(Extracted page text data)
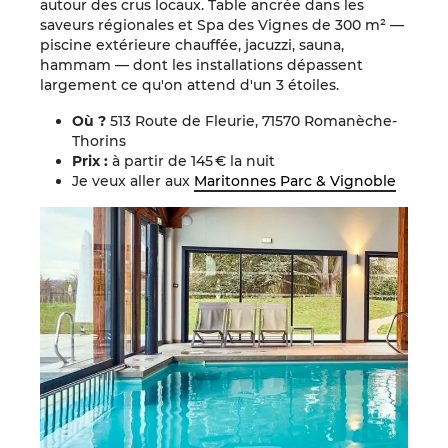
autour des crus locaux. Table ancrée dans les
saveurs régionales et Spa des Vignes de 300 m² —
piscine extérieure chauffée, jacuzzi, sauna,
hammam — dont les installations dépassent
largement ce qu'on attend d'un 3 étoiles.
Où ?
513 Route de Fleurie, 71570 Romanèche-
Thorins
Prix :
à
partir de 145 € la nuit
Je veux aller aux
Maritonnes Parc & Vignoble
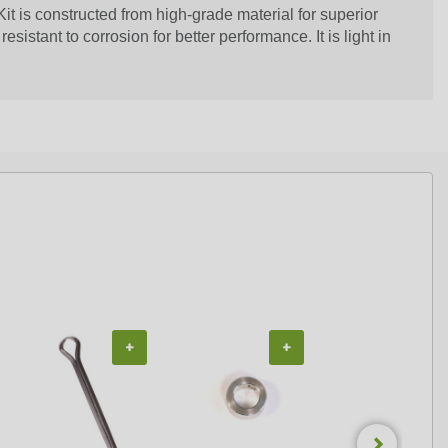
t is constructed from high-grade material for superior
esistant to corrosion for better performance. It is light in
+
+
+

Required action: Repeat the records word for word and drop any pictures.

Response to this task:
autour des crus locaux. Table ancrée dans les
saveurs régionales et Spa des Vignes de 300 m² —
piscine extérieure chauffée, jacuzzi, sauna,
hammam — dont les installations dépassent
largement ce qu'on attend d'un 3 étoiles.
Où ?
513 Route de Fleurie, 71570 Romanèche-
Thorins
Prix :
à
partir de 145 € la nuit
Je veux aller aux
Maritonnes Parc & Vignoble
t is constructed from high-grade material for superior
esistant to corrosion for better performance. It is light in
+
+
+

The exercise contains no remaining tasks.